El problema con este tipo de virus es que no ataca tanto a la persona como a la medicina en sí para combatirlos. Seguramente, aquel que lo padece ya tenía una tendencia a ser un cascarrabias, a mirarlo todo negativamente o a despreciar a los demás. Sin embargo, lo que resulta dañado es la confianza de los unos en los otros, la credibilidad de nuestros relatos cotidianos, que es lo que nos explica nuestro papel en nuestro entorno, y la capacidad de colocarnos en el lugar del otro. Estas cualidades son precisamente nuestra mejor barrera contra tales epidemias y, de ahí, que sean el primer objetivo de la enfermedad para expandirse. Una vez borradas del mapa, somos caldo de cultivo para el odio, el desprecio y la violencia.
Y si alguien se pregunta todavía cómo es posible que sociedades cultas y demócratas puedan terminar apoyando a personajes autoritarios, aquí tiene la respuesta. El filólogo alemán, Viktor Klemperer, perseguido, torturado y encerrado por su condición religiosa, describió durante los años del nazismo cómo la manipulación del lenguaje fue operando la gran transformación en la sociedad germana.

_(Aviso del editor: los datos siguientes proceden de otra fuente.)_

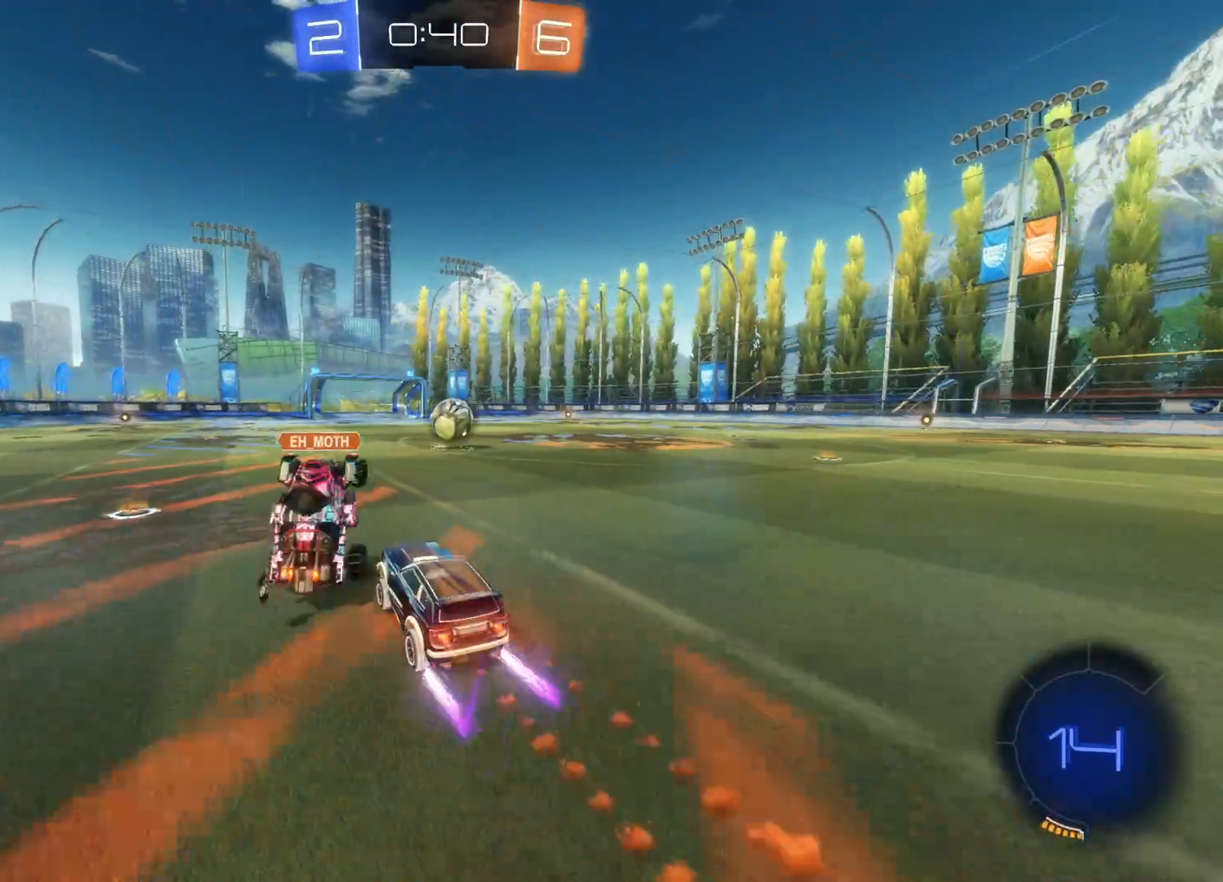
{"dt_ms": 500, "buttons": ["CIRCLE", "R2"], "left_stick": "center", "right_stick": "center", "events": [[250, "left_stick", "right"], [400, "left_stick", "center"]]}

En su magnífico libro LTI: la lengua del Tercer Imperio, una especie de diario filológico que escribió desde finales de los años 1920, es decir, antes incluso de la llegada del partido nacionalsocialista al gobierno en las elecciones de 1933, habla de la difusión que los medios de comunicación le dan a ciertas ideas, cambios de significado en algunas palabras, conceptos nuevos que van borrando la memoria de una sociedad ilustrada (una de las cunas de la filosofía, de hecho) para instalar en la mente de todos los individuos el pensamiento reaccionario y autoritario. Y todo ello llevado ideado y alentado por un grupo relativamente pequeño de personas que supo aprovecharse del miedo, la inseguridad y la frustración de mucha gente, en un tiempo de crisis que ahora se nos empieza a revelar más moderado que el que se nos está anunciando para los próximos años.
Viktor Klemperer vio la muerte en varios momentos, como él mismo advierte en su diario, pero en ninguno de ellos dejó de analizar e interpretar, escondiendo sus papeles de mil maneras, esas concesiones mínimas que la gente corriente le fue dando a la barbarie, siempre pensando que se trataba de «pequeñas expresiones sin importancia», tal y como explica que le dijo un amigo berlinés a propósito de los motivos por los que había sido perseguido y condenado a muerte. Él supo, como nadie hasta ahora, ver el funcionamiento del lenguaje como virus, aunque no usara esa metáfora.
No digo con todo esto que mañana mismo vayamos a caer en el caos y el salvajismo. Lo que pasa es que veo estos días a la gente muy cansada, muy revuelta, algo lógico después de la tralla que llevamos encima, y me preocupa que, incluso, gente conocida esté empezando a mostrar síntomas de estar contagiada por coronalengua. Y es que cada vez que nos dejamos arrastrar en las redes sociales por un impulso egoísta y lleno de miedo, expresando una opinión de rabia o de rencor, compartiendo un bulo interesado, le estamos prestando nuestra voz a los instigadores del virus del odio y el desprecio. Y una vez infectados, aquí no hay UCI que nos valga.